• _Task to carry out_: Report each line of the records below that contains the string "part". Case counts.

• _Records for processing_:
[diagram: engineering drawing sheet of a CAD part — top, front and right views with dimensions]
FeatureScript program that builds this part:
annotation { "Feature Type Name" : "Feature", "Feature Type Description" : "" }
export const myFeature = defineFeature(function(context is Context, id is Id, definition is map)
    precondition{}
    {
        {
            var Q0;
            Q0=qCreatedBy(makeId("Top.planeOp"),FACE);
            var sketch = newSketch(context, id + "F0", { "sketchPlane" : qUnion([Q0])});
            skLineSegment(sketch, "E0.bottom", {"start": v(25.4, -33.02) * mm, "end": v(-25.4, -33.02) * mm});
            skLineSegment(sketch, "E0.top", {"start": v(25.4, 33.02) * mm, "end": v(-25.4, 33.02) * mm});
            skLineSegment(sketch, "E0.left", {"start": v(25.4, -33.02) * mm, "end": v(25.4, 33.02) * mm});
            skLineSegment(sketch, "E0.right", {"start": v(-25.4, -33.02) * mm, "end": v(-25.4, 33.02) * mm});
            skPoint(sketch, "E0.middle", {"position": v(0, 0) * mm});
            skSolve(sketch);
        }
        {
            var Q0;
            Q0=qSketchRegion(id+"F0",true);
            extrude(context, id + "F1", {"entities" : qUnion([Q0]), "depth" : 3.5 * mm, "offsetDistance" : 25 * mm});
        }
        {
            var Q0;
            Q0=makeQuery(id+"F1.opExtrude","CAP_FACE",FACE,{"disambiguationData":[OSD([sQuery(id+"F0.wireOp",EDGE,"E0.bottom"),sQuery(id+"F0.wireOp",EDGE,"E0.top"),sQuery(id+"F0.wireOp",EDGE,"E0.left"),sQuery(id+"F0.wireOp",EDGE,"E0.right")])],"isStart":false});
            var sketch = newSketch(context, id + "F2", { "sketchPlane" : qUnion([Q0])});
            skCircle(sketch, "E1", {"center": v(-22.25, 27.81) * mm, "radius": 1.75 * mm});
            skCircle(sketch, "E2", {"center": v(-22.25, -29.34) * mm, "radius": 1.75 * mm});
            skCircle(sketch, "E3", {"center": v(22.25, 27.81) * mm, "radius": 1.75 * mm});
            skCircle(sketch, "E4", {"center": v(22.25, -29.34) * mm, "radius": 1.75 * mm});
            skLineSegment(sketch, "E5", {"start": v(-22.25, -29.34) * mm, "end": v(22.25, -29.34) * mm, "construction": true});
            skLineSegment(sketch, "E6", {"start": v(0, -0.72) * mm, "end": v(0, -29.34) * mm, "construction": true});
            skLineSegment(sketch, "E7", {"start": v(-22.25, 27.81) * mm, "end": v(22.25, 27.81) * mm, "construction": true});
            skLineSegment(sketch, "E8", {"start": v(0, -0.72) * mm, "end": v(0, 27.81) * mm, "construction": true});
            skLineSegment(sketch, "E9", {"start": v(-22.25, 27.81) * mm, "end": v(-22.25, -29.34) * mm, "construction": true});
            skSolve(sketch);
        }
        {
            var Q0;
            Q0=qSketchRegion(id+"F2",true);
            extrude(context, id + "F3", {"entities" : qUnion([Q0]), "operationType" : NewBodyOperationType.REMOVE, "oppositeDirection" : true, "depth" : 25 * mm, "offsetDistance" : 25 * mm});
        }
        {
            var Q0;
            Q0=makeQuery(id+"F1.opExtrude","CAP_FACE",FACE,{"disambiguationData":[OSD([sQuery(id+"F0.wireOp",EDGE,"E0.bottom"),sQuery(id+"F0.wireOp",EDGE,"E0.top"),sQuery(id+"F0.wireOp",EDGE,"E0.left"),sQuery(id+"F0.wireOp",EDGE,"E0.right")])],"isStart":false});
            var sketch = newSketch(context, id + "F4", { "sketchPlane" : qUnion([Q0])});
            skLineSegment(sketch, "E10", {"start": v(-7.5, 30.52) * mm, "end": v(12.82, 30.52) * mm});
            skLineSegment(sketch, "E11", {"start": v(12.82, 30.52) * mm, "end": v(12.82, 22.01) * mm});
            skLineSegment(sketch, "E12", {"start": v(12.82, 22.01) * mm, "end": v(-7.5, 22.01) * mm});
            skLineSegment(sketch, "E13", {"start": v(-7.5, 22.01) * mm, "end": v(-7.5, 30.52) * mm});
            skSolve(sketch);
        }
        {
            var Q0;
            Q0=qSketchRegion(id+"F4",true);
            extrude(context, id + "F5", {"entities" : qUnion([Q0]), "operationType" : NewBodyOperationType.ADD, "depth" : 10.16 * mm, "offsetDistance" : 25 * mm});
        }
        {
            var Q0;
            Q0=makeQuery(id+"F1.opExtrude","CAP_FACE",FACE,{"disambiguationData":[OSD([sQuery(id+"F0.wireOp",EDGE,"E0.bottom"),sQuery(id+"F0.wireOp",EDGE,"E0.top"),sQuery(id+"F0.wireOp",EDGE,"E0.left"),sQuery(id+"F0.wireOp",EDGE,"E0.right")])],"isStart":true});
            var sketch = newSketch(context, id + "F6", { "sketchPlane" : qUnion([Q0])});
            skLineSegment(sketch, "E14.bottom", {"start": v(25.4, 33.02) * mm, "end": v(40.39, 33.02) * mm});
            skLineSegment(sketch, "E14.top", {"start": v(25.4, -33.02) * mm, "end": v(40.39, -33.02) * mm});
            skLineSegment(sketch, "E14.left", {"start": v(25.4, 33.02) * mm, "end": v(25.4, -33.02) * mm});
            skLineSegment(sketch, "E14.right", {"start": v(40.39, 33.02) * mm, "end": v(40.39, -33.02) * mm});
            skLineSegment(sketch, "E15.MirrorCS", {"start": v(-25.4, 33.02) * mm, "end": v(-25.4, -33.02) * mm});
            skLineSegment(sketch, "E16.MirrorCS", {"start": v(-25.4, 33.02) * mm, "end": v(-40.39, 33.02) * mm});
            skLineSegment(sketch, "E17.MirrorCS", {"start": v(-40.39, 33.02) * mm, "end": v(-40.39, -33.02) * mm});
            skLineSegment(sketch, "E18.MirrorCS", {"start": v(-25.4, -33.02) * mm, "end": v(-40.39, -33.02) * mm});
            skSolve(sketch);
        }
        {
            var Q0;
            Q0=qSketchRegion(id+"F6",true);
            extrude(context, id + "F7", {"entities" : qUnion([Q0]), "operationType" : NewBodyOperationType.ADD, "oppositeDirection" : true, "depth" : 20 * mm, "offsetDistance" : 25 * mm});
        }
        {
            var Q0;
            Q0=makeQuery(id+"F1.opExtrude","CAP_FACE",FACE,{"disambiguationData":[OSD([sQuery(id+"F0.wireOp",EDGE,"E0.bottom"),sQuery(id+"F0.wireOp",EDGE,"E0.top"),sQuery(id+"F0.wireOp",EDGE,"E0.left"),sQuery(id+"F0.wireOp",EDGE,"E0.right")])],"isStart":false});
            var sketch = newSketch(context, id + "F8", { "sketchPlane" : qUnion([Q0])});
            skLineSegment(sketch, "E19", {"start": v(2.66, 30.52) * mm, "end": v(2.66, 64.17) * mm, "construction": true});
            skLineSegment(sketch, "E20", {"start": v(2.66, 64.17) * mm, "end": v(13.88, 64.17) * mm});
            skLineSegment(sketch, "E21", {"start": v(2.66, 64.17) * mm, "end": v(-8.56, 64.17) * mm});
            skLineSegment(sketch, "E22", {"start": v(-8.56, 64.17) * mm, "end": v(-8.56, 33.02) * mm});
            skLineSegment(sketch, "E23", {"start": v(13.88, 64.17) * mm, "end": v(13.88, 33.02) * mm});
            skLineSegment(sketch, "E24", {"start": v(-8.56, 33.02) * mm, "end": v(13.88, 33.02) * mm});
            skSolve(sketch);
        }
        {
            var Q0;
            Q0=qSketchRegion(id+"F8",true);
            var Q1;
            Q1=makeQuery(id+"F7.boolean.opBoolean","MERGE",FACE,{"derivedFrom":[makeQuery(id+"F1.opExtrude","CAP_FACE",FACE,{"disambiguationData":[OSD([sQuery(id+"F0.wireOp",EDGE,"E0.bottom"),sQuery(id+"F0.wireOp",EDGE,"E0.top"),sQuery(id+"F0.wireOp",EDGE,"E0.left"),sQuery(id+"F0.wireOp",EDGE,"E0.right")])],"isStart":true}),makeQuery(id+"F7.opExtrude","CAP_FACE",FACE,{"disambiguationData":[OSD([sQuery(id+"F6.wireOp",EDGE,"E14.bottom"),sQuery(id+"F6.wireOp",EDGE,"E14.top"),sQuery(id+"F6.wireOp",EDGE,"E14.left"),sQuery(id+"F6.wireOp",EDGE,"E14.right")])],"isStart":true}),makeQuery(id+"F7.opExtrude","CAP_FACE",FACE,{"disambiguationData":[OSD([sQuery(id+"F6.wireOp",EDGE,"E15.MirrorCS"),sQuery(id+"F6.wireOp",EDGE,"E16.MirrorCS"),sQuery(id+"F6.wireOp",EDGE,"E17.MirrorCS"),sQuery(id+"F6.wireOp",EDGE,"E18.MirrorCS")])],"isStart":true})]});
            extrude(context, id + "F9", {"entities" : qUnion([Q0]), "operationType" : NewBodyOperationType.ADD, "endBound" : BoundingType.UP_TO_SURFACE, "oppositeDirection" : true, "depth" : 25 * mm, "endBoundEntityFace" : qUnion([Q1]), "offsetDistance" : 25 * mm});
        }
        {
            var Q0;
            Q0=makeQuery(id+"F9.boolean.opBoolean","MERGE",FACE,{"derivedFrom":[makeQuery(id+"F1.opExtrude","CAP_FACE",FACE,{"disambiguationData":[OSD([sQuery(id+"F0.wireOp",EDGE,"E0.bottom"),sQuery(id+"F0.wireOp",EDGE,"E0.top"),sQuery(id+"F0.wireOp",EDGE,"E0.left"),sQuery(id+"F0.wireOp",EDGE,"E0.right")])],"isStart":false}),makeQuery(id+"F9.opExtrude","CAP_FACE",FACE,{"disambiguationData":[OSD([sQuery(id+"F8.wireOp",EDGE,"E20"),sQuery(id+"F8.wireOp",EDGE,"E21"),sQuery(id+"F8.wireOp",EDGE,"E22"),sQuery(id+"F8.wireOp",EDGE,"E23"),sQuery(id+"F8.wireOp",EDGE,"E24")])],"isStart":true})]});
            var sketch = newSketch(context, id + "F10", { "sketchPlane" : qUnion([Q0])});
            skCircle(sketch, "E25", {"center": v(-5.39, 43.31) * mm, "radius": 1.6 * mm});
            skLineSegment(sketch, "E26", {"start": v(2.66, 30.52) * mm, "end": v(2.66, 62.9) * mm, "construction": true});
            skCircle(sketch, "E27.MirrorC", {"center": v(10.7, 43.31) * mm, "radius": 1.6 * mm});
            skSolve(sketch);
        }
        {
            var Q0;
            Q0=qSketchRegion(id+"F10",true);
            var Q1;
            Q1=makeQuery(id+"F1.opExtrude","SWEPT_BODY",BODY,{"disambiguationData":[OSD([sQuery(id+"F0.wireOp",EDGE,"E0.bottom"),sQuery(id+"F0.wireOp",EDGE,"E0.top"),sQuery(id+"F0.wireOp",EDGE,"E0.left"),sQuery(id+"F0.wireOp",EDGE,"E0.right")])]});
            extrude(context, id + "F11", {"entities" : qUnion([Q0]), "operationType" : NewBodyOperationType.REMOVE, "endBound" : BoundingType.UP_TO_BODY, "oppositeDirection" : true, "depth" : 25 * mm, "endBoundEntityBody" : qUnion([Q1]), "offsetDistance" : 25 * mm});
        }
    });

• _Answer to this exercise_:
[diagram: engineering drawing sheet of a CAD part — top, front and right views with dimensions]
FeatureScript program that builds this part:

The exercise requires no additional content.